• _Document section_
+ + + +

New York: Artificial Intelligence (AI) driven ChatGPT can help democratise data extraction, and thus empower scientists for innovation.
The team from University of California showed that ChatGPT Chemistry Assistant can help cut down significant time and labour required to develop new materials through efficient analysis of scientific literature.
In the study, published in the Journal of the American Chemical Society, the team prompted ChatGPT to perform one particularly time-consuming task: searching scientific literature. With that data, they built a second tool, a model to predict experimental results.
Reports from previous studies offer a vast trove of information that chemists need, but finding and parsing the most relevant details can be laborious.
For example, those interested in designing highly porous, crystalline metal-organic frameworks (MOFs) — which have potential applications in areas such as clean energy — must sort through hundreds of scientific papers describing a variety of experimental conditions.
Researchers have previously attempted to coax AI to take over this task; however, the language processing models they used required significant technical expertise, and applying them to new topics meant changing the programme.
Omar Yaghi and team wanted to see if ChatGPT could offer a more accessible, flexible way to extract information.
To analyse text from scientific papers, the team gave ChatGPT prompts, or instructions, guiding it through three processes intended to identify and summarise the experimental information the manuscripts contained.
The researchers carefully constructed these prompts to minimise the model’s tendency to make up responses, a phenomenon known as hallucination, and to ensure the best responses possible.
When tested on 228 papers describing MOF syntheses, this system extracted more than 26,000 factors relevant for making roughly 800 of these compounds.
With these data, the team trained a separate AI model, dubbed as the “ChatGPT Chemistry Assistant,” to predict the crystalline state of MOFs based on these conditions.
To make the data more user friendly, they built a chatbot to answer questions about it. The team notes that, unlike previous AI-based efforts, this one does not require expertise in coding.
Scientists could shift its focus simply by adjusting the narrative language in the prompts. The new system can also be useful in other fields of chemistry, according to the researchers.

+ + + +

• _Entries supplied_
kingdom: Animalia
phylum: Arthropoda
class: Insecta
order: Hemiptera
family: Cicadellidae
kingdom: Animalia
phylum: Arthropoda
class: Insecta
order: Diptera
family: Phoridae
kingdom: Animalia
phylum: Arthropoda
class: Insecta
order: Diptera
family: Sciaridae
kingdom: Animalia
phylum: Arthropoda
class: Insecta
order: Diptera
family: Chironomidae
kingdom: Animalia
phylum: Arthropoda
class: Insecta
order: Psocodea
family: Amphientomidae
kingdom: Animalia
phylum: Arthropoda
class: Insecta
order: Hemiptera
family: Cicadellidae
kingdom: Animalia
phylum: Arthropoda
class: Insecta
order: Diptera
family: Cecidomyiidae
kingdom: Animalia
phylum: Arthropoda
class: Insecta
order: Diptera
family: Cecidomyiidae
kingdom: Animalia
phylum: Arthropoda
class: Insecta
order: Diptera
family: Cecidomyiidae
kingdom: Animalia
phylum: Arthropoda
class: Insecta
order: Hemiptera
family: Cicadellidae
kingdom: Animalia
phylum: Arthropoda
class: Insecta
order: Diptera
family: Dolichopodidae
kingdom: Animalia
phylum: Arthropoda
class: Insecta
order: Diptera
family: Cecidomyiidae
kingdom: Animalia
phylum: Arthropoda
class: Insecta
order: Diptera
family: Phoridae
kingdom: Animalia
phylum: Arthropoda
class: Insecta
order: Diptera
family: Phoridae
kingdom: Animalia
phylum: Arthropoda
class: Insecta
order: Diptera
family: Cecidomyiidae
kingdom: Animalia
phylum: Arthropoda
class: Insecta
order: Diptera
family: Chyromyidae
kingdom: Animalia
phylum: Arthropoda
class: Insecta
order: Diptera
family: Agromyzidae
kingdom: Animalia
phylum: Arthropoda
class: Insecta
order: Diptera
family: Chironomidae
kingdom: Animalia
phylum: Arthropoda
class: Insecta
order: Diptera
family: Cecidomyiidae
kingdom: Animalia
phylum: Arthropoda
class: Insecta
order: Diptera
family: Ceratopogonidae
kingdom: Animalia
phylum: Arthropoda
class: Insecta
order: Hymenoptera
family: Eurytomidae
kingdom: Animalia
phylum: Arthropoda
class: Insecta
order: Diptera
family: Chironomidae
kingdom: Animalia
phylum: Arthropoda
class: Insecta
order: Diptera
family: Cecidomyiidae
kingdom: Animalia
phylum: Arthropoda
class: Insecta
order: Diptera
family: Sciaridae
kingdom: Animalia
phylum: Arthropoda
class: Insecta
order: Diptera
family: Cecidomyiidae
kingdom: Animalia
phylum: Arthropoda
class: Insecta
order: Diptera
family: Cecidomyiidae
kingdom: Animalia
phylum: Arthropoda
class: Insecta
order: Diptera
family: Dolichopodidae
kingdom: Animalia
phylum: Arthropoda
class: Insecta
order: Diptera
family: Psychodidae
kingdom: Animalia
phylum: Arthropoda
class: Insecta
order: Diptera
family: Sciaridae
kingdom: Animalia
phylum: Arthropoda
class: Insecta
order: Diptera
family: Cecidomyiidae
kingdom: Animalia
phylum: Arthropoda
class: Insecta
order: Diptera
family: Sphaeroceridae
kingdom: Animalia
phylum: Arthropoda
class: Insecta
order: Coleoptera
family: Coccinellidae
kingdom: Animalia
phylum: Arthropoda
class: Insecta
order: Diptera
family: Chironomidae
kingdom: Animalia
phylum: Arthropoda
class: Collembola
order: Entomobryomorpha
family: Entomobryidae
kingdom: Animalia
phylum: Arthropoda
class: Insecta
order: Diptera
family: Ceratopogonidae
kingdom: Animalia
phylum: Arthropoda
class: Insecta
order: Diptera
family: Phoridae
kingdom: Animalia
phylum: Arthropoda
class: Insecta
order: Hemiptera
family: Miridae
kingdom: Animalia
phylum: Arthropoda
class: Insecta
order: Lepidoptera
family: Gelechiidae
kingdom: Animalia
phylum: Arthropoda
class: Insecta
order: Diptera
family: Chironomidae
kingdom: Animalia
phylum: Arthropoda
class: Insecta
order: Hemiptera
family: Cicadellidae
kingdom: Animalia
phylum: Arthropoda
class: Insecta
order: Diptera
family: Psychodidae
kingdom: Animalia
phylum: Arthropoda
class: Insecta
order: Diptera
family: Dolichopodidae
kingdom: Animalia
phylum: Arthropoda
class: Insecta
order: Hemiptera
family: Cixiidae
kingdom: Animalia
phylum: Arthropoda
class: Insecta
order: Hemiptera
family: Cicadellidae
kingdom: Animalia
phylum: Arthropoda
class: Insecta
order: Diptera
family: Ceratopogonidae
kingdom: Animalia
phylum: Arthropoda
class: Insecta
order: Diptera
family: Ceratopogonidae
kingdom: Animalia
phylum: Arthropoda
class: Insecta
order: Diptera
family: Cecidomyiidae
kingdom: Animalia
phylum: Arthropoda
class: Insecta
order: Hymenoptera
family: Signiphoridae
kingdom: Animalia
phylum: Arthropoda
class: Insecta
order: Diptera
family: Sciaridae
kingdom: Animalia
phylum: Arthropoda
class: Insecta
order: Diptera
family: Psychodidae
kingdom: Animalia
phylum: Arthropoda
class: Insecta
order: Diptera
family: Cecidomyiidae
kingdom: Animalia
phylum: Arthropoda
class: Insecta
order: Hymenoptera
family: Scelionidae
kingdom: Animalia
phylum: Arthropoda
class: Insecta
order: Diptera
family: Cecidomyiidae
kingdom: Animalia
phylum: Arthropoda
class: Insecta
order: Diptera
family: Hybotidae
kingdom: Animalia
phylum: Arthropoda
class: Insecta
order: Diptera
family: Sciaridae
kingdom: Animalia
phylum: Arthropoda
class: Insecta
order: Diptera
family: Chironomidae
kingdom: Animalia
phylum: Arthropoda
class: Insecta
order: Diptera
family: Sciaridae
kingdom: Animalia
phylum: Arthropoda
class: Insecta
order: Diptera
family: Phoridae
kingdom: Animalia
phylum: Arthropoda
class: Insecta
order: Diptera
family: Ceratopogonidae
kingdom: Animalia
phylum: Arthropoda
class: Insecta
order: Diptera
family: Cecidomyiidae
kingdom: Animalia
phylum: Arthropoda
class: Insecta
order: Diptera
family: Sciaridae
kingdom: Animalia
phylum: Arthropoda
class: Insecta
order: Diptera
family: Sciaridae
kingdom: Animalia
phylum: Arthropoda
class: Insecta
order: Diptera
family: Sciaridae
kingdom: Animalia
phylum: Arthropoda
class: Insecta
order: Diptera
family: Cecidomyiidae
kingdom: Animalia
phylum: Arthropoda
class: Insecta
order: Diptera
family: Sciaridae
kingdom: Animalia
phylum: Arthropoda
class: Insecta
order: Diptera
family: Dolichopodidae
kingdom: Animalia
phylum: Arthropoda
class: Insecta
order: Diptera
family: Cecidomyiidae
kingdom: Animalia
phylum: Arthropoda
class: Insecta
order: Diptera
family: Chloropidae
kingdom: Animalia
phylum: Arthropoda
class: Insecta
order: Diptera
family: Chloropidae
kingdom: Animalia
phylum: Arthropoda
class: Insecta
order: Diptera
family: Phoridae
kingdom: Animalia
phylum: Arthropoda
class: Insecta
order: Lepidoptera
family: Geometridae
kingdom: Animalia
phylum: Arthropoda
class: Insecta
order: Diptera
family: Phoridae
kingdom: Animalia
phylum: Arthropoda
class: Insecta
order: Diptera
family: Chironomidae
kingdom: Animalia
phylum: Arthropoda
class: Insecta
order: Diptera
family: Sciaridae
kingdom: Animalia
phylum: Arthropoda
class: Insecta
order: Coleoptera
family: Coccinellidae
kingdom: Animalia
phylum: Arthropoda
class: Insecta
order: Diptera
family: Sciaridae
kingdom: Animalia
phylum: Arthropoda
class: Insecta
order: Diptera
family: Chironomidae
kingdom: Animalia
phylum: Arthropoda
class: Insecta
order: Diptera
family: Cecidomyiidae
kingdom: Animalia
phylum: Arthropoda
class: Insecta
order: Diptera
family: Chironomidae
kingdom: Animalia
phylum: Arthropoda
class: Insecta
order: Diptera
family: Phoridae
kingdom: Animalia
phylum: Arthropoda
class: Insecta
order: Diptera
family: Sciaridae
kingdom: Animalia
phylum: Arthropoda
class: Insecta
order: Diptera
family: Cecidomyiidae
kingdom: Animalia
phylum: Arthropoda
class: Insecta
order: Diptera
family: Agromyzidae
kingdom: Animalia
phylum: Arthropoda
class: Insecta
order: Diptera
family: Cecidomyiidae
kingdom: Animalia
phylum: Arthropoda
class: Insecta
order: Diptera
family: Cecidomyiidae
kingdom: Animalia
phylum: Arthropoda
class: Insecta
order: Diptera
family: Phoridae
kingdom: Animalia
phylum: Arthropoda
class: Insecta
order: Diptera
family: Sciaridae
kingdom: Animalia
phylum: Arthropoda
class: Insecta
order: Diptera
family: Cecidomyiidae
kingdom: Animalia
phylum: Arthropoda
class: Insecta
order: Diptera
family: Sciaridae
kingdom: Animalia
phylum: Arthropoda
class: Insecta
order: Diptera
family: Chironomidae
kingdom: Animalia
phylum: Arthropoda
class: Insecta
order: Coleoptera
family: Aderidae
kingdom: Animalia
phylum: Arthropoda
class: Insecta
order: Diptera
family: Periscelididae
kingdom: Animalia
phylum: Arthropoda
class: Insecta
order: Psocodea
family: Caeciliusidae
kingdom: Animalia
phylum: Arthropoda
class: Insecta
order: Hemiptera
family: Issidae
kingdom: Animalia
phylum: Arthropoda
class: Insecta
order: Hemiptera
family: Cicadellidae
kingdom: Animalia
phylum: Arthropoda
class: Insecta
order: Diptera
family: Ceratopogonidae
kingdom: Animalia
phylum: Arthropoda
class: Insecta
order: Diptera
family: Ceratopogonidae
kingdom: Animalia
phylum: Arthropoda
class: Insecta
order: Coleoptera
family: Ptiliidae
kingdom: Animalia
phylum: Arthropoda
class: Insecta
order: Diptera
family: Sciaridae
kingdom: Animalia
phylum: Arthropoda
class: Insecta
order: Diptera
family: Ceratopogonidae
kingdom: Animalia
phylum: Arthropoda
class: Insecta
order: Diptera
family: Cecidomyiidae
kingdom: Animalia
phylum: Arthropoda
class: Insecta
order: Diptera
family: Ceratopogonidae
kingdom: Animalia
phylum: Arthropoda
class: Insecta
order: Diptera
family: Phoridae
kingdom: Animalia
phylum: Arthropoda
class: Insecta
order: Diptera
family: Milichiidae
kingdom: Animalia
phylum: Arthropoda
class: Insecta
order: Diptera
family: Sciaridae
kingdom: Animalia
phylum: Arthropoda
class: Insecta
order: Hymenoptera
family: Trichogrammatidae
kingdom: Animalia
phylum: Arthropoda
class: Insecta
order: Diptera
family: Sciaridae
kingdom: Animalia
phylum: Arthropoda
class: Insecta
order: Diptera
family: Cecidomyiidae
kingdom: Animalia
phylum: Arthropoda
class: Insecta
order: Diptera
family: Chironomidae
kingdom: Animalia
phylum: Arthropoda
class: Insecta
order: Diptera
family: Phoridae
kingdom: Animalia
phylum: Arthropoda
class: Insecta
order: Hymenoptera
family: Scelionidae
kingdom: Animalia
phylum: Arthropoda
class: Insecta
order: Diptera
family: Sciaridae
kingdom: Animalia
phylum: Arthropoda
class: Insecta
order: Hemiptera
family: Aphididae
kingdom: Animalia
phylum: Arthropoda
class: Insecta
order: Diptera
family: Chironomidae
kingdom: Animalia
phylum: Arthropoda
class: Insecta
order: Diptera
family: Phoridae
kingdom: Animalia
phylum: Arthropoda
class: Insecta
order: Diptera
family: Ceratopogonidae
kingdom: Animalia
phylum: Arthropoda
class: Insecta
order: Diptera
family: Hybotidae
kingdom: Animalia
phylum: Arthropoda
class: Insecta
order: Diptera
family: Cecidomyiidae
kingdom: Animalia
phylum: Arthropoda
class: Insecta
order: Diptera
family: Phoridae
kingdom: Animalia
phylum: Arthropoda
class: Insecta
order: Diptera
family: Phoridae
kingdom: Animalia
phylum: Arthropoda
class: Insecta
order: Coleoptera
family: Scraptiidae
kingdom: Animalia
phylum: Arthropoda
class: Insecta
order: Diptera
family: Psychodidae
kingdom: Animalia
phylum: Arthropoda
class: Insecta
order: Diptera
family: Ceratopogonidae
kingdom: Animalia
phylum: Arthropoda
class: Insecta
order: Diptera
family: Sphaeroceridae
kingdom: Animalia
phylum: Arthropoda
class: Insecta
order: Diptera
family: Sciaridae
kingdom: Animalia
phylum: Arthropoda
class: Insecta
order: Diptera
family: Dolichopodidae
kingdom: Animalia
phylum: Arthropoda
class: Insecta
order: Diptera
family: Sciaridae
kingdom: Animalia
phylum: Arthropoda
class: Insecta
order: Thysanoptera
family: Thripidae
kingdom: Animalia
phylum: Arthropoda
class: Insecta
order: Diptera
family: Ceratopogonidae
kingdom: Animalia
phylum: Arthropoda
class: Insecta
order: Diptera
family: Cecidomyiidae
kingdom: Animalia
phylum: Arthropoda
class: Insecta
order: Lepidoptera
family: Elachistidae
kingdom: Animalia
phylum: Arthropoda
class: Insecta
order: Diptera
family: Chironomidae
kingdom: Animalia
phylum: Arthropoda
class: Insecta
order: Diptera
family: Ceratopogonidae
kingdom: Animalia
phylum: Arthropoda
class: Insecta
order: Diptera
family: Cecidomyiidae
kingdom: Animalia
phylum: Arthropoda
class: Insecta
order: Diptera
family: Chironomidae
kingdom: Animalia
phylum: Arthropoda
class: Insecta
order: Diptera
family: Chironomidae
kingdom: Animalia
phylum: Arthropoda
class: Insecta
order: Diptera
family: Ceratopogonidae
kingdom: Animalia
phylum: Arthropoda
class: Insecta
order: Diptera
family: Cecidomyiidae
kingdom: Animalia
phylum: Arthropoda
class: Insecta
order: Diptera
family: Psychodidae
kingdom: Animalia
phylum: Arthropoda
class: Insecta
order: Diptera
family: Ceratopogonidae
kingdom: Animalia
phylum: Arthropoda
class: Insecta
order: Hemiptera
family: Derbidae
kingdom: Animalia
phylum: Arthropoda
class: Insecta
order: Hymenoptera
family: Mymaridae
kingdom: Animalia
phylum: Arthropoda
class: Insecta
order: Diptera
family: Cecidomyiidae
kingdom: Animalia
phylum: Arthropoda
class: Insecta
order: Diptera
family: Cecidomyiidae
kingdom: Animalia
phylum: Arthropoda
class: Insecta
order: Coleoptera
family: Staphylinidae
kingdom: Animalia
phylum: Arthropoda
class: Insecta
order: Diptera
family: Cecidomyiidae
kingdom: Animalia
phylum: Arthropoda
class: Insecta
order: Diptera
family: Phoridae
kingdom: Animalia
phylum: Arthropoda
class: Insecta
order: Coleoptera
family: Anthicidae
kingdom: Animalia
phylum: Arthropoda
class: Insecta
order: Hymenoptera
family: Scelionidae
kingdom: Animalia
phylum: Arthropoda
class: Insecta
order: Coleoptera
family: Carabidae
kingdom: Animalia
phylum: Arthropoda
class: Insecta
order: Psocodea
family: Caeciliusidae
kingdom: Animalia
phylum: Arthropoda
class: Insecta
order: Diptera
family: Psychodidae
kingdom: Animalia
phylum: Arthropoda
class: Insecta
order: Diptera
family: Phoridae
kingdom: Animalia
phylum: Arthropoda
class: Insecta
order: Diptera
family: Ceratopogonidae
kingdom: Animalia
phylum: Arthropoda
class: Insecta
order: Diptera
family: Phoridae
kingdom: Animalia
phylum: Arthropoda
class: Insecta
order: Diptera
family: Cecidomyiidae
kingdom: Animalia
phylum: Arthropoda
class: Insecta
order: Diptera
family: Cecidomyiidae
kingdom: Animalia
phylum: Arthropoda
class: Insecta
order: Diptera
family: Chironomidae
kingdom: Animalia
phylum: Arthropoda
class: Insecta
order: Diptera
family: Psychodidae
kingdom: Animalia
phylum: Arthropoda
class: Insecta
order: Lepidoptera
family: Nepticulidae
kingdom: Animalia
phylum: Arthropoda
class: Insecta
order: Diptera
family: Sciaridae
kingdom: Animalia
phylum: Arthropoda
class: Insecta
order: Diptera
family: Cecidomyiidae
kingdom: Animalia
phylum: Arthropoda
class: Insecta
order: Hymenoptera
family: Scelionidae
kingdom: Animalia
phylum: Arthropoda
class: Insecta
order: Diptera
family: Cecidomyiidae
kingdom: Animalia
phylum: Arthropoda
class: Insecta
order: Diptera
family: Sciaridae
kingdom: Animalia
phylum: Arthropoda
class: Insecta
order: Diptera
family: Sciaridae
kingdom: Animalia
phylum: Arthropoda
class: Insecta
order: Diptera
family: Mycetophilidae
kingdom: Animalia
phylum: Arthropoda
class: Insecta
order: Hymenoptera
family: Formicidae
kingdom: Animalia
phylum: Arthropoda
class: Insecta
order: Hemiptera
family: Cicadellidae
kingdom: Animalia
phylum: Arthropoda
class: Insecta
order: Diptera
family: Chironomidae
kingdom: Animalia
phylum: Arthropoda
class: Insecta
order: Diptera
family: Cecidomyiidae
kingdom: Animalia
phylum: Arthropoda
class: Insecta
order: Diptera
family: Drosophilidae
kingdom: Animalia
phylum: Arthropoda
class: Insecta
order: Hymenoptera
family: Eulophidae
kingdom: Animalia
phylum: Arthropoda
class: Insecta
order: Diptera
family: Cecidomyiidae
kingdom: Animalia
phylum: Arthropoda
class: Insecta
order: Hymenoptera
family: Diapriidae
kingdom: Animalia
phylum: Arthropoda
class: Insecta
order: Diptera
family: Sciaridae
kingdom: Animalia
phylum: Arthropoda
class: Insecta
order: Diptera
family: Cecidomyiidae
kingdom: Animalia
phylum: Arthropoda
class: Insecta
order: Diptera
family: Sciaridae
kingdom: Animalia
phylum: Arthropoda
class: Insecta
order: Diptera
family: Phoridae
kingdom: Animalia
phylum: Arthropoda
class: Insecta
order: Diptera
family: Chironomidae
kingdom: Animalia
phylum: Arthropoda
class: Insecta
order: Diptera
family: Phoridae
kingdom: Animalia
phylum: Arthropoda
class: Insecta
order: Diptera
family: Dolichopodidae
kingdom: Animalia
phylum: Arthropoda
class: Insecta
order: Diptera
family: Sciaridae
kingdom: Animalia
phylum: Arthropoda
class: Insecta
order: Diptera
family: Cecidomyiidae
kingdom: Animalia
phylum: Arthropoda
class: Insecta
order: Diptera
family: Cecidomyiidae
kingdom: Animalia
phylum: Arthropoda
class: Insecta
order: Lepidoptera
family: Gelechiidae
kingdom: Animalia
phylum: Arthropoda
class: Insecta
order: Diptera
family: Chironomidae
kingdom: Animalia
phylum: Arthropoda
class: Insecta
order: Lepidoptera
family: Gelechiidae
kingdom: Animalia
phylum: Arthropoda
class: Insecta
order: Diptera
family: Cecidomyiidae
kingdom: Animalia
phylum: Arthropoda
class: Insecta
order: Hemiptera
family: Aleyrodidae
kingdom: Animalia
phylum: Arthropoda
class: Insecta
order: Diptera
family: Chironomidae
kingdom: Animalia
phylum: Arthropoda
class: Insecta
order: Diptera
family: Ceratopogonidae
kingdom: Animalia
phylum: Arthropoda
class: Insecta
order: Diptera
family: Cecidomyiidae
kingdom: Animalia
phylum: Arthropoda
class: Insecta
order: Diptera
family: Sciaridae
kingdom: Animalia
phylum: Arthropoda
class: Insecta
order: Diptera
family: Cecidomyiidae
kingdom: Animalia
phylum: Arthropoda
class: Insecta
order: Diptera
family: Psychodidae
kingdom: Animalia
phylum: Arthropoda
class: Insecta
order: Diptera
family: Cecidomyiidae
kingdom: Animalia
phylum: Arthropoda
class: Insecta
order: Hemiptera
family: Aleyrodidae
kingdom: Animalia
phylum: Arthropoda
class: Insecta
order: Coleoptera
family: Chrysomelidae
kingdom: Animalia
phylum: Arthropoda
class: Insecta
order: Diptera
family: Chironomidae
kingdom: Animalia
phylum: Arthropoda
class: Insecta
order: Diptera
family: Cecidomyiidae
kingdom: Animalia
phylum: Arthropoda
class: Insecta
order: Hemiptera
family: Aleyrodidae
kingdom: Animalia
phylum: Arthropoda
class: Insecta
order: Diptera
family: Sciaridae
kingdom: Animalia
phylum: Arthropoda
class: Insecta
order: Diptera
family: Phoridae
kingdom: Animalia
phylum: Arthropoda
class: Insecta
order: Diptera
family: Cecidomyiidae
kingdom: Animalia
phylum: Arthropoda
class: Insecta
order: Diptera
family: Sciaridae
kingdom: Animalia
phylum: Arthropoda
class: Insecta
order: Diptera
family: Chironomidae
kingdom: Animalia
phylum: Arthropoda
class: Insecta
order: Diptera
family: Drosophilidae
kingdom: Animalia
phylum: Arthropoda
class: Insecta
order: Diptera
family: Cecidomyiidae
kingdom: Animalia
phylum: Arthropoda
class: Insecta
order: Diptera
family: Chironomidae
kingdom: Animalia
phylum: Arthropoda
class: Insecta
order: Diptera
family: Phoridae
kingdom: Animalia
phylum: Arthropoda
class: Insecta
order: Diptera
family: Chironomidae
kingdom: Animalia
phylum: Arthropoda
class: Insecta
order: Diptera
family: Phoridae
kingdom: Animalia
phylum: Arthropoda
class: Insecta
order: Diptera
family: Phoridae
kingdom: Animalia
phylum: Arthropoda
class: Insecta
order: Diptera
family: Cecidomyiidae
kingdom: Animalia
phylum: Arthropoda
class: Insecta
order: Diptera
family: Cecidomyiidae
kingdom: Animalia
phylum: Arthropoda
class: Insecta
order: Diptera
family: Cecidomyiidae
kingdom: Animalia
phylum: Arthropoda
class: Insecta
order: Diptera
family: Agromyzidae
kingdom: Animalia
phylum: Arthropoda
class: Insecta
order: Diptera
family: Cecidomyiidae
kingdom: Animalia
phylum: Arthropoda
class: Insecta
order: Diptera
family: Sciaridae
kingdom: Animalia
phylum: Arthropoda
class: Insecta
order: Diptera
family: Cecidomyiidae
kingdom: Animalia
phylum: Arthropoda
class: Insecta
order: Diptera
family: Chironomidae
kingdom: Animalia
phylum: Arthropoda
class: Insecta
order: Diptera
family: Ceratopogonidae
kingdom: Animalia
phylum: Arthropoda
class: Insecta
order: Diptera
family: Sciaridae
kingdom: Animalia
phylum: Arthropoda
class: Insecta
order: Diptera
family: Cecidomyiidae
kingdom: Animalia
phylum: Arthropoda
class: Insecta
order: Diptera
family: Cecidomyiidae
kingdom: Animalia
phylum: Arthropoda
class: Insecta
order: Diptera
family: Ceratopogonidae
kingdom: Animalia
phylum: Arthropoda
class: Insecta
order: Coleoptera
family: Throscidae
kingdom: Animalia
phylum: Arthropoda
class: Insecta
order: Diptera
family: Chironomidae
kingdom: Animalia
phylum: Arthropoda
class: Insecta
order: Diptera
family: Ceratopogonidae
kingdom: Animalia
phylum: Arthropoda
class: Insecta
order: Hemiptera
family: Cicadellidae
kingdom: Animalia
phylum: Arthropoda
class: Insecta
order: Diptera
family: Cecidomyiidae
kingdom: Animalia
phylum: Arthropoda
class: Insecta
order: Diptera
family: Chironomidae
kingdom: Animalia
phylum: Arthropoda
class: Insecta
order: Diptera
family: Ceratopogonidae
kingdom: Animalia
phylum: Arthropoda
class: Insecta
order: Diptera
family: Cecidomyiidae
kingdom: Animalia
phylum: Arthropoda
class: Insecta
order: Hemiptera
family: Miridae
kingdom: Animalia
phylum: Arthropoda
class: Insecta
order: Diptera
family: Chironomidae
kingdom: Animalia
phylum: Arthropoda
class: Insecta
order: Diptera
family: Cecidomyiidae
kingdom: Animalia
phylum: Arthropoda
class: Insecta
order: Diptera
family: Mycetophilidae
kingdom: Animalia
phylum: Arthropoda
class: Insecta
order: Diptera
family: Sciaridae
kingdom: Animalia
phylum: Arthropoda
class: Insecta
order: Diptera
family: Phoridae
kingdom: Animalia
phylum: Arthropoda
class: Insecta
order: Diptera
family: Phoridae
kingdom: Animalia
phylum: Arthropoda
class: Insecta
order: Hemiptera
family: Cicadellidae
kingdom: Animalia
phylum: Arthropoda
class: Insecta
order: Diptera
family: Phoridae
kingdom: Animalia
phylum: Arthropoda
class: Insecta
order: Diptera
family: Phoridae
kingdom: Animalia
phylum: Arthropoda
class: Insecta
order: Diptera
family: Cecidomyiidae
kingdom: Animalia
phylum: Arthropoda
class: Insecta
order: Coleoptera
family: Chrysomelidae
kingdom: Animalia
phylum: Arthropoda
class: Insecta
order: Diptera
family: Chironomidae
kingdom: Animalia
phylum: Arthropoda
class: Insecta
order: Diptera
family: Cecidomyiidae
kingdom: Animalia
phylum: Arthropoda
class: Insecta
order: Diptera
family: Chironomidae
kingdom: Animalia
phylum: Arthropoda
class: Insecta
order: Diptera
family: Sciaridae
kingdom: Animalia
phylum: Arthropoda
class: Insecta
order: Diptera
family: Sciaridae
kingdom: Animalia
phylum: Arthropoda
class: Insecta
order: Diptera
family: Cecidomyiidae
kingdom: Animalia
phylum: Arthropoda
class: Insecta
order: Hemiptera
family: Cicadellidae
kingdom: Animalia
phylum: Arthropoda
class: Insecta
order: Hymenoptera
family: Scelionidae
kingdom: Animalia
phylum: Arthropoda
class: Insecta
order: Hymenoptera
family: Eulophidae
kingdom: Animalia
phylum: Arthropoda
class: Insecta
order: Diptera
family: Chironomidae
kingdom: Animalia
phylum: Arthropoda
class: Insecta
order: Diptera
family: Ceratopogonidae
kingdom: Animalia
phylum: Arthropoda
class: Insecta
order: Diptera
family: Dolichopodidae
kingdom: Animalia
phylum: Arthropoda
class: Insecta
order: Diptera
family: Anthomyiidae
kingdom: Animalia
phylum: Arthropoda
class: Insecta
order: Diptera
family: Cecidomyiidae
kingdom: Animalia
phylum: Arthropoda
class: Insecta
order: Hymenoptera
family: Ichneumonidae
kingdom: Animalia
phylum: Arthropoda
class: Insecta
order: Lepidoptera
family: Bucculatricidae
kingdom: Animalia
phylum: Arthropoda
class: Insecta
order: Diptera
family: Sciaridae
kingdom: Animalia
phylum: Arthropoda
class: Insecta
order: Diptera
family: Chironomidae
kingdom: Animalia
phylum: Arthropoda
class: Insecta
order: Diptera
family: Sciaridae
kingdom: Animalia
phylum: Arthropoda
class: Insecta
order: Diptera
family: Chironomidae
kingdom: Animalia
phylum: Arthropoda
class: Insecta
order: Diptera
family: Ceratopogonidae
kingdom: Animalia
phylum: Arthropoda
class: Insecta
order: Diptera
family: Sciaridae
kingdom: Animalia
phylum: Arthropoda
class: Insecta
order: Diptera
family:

+ + + +

• _What you have to do_
Print the passage of the article on ChatGPT and chemistry literature between "Scientists could shift" and "to the researchers.", inclusive, word for word.

• _Reply to the exercise_
Scientists could shift its focus simply by adjusting the narrative language in the prompts. The new system can also be useful in other fields of chemistry, according to the researchers.